Spread Operator (...)

Unpacks an array into individual arguments or collects multiple arguments into an array. Works in function calls, definitions, and array expressions (PHP 7.4+). See Lesson 8.

Static

A keyword that makes a property or method belong to the class itself rather than to instances. Accessed with ClassName::method(). See Lesson 16.

Strict Comparison

Comparison using === that checks both value and type without type juggling. "5" === 5 is false. See Lesson 4.

Superglobal

A built-in PHP array that is accessible from any scope without the global keyword. Includes $_GET, $_POST, $_SESSION, $_COOKIE, $_SERVER, $_FILES, and $_ENV. See Lesson 14.

T

Ternary Operator

A shorthand if/else: $result = condition ? value_if_true : value_if_false.
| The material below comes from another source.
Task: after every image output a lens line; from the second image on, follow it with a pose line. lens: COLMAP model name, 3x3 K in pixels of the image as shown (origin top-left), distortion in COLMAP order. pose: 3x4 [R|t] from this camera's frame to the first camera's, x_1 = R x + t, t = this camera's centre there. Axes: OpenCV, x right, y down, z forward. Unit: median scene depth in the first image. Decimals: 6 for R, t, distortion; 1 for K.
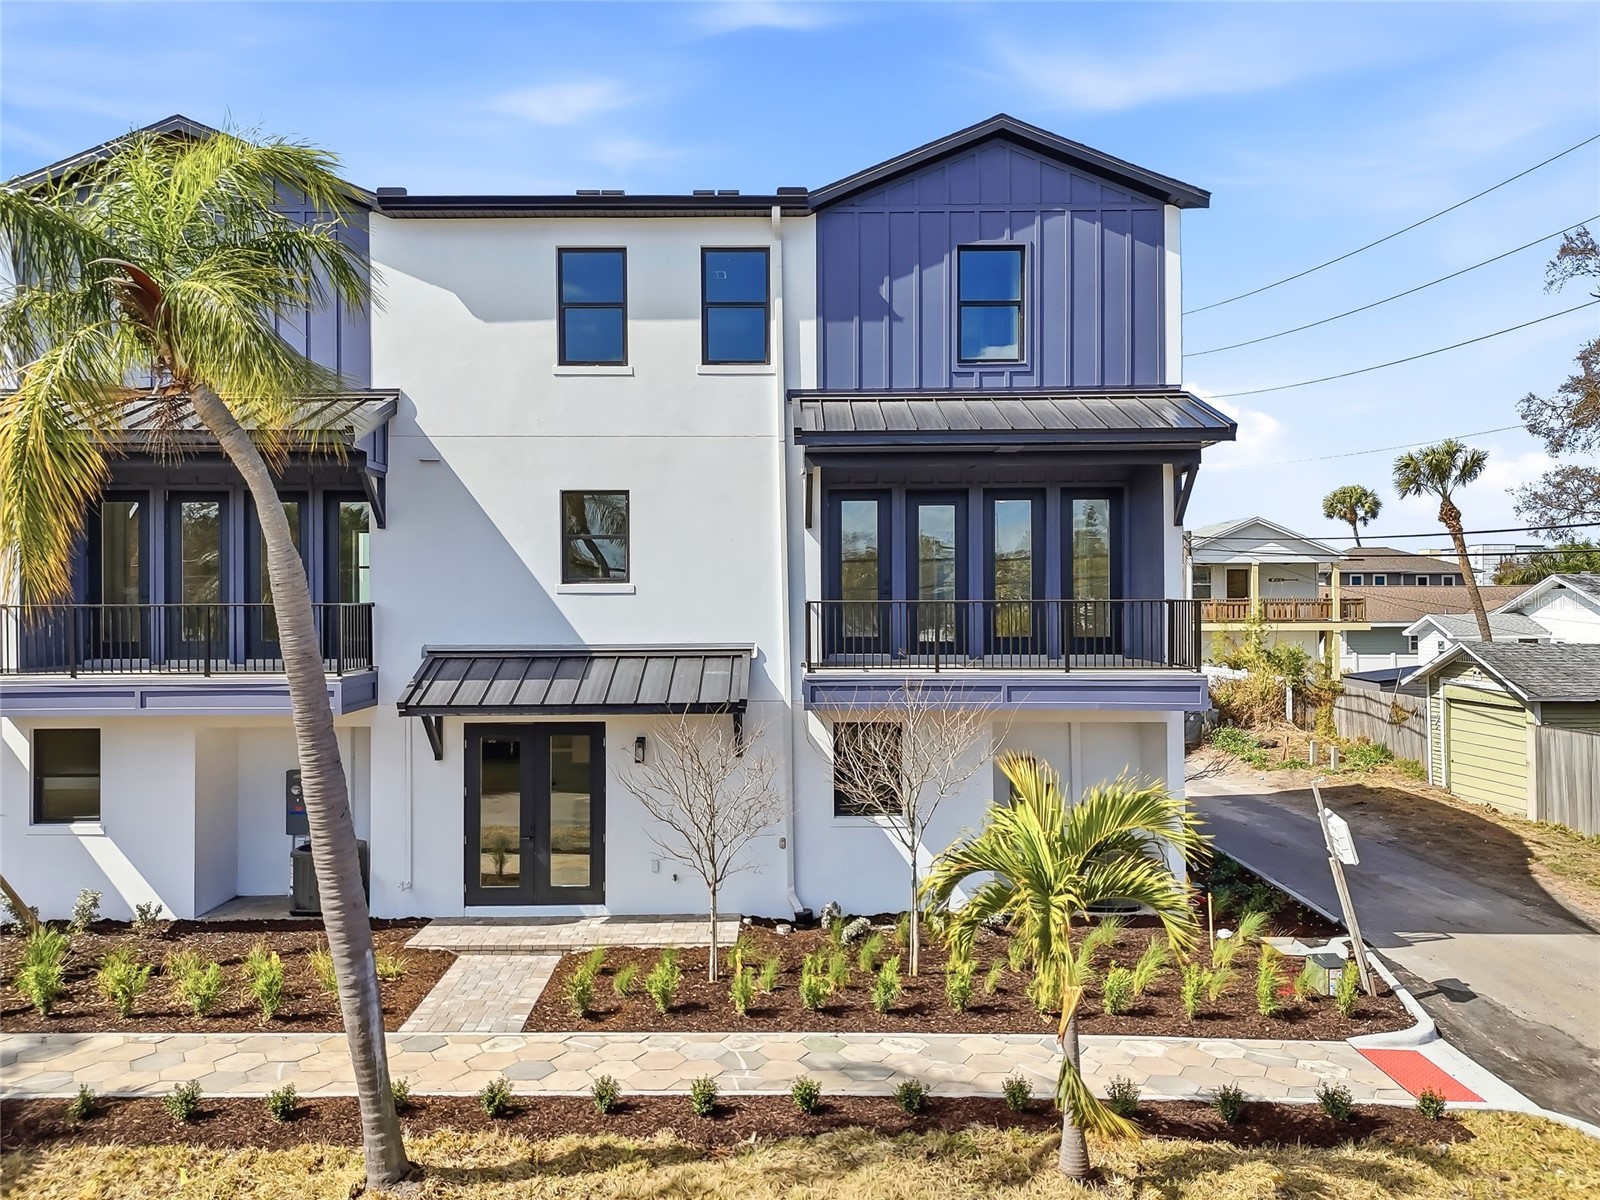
lens RADIAL K [[1171.3, 0, 794.9], [0, 1171.3, 595.6], [0, 0, 1]] dist [0.055933, -0.039126]
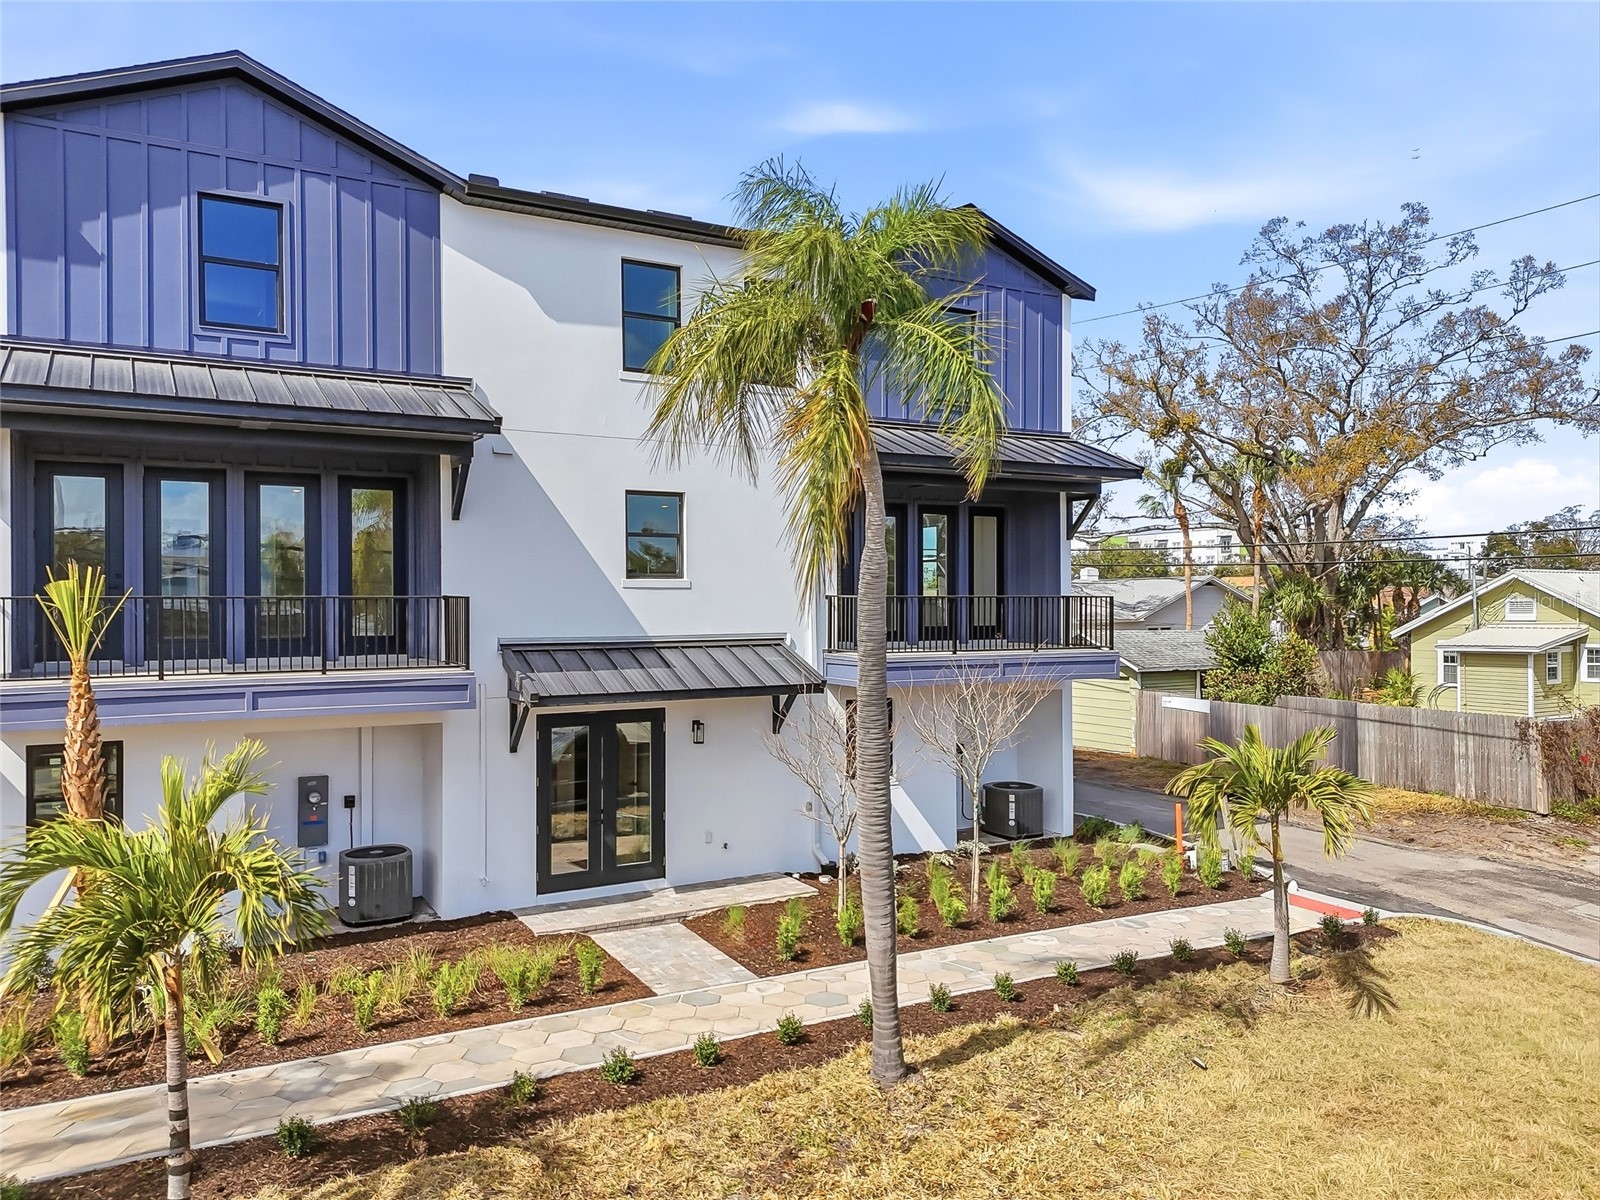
lens RADIAL K [[1171.3, 0, 802.4], [0, 1171.3, 599.9], [0, 0, 1]] dist [0.055933, -0.039126]
pose [[0.869712, 0.002650, 0.493553, -0.584873], [-0.007210, 0.999947, 0.007337, 0.000224], [-0.493507, -0.009940, 0.869685, 0.006690]]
See Lesson 4.

$this

A pseudo-variable inside a class that refers to the current object instance. Used to access properties and methods: $this->name. See Lesson 16.

Trait

A mechanism for code reuse in single-inheritance languages. A trait provides methods that can be used in multiple classes via the use keyword. See Lesson 17.

Transaction

A sequence of database operations that either all succeed or all fail together. Managed with beginTransaction(), commit(), and rollBack(). See Lesson 20.

try/catch

A control structure for handling exceptions. Code in try is executed; if it throws an exception, execution jumps to catch. See Lesson 18.

Type Hinting

Specifying the expected data type of function parameters and return values. Example: function greet(string $name): string. See Lesson 7.

Type Juggling

PHP's automatic conversion between data types in certain contexts. Example: "5" + 3 produces 8 (string converted to int). See Lesson 3.

V

Validation

Checking that user input meets expected criteria (correct format, within range, required fields present). Distinct from sanitization. See Lesson 12.

Visibility

Access modifiers for class properties and methods: public (accessible everywhere), protected (class and children), private (class only). See Lesson 16.

X

XSS (Cross-Site Scripting)

An attack where malicious JavaScript is injected into a web page through unsanitized user input. Prevented by escaping output with htmlspecialchars(). See Lesson 23.